Unlike the ’clean girl’ – who has dominated recent years with her flawless skin, sleek hair, and a look as pristine as her meticulously curated home — the ’messy girl’ embraces a more rock-and-roll aesthetic, exuding a carefree, post-party vibe.
Popularized by British pop star Charli XCX, known for spearheading the ’brat’ trend, and echoed by Billie Eilish in the U.S., the ’messy girl’ look is quickly gaining traction. On social media, the hashtag #messygirl has amassed thousands of views, boosted by British singer Lola Young’s track “I’m Too Messy”. Meanwhile, TikTok is buzzing with a viral quiz — ’Clean Girl or Messy Girl?’ — prompting users to discover their aesthetic allegiance.
From Courtney Love’s ripped tights in the ’90s to Amy Winehouse’s smudged eyeliner and Kate Moss’s muddy festival boots in the 2000s and 2010s, this “elevated carelessness” is hardly a new phenomenon, notes French fashion and luxury writer Sophie Abriat in an interview with AFP.
"The trend is a bit halfway between the ’soft grunge’ of the 2010s and the indie sleaze (a style that’s both rock and bohemian, editor’s note) of the 2000s. Except that today, every trend passes through the algorithm filter and becomes a hashtag," she points out.
"Stylized burnout"
However, the "messy girl" is more than just a look; the trend embodies a lifestyle that advocates letting go and self-acceptance.
"It’s an aesthetic that celebrates imperfection, nonchalance, chaos, and emotional vulnerability. (...) It positions itself as a critique of hyper-productivity, as well as of the injunctions and beauty standards tied to the ’clean girl’ ideal,” analyzes Sophie Abriat.
“It confronts control with a visual language of collapse — of mess and disarray,” Abriat continues. “It’s like a stylized burnout.”
Yet this so-called burnout is meticulously staged. Beneath the illusion of spontaneity is a well-orchestrated aesthetic, as evidenced by the growing number of tutorials teaching users how to perfect the “messy girl” look — from makeup to styling.

-*-*-

About this exercise:
Reproduce the passage of the article on the "messy girl" trend from "From Courtney Love’s" up to and including "go and self-acceptance.", word for word. The material that follows has no connection to the article on the "messy girl" trend.

Transcribed page contents
-*-*-

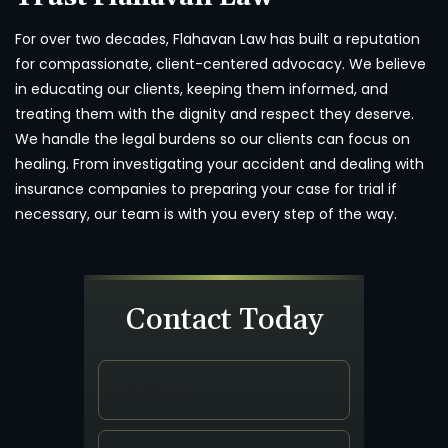
For over two decades, Flahavan Law has built a reputation
for compassionate, client-centered advocacy. We believe
in educating our clients, keeping them informed, and
treating them with the dignity and respect they deserve.
We handle the legal burdens so our clients can focus on
healing. From investigating your accident and dealing with
insurance companies to preparing your case for trial if
necessary, our team is with you every step of the way.
Contact Today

-*-*-

Solution to this exercise:
From Courtney Love’s ripped tights in the ’90s to Amy Winehouse’s smudged eyeliner and Kate Moss’s muddy festival boots in the 2000s and 2010s, this “elevated carelessness” is hardly a new phenomenon, notes French fashion and luxury writer Sophie Abriat in an interview with AFP.
"The trend is a bit halfway between the ’soft grunge’ of the 2010s and the indie sleaze (a style that’s both rock and bohemian, editor’s note) of the 2000s. Except that today, every trend passes through the algorithm filter and becomes a hashtag," she points out.
"Stylized burnout"
However, the "messy girl" is more than just a look; the trend embodies a lifestyle that advocates letting go and self-acceptance.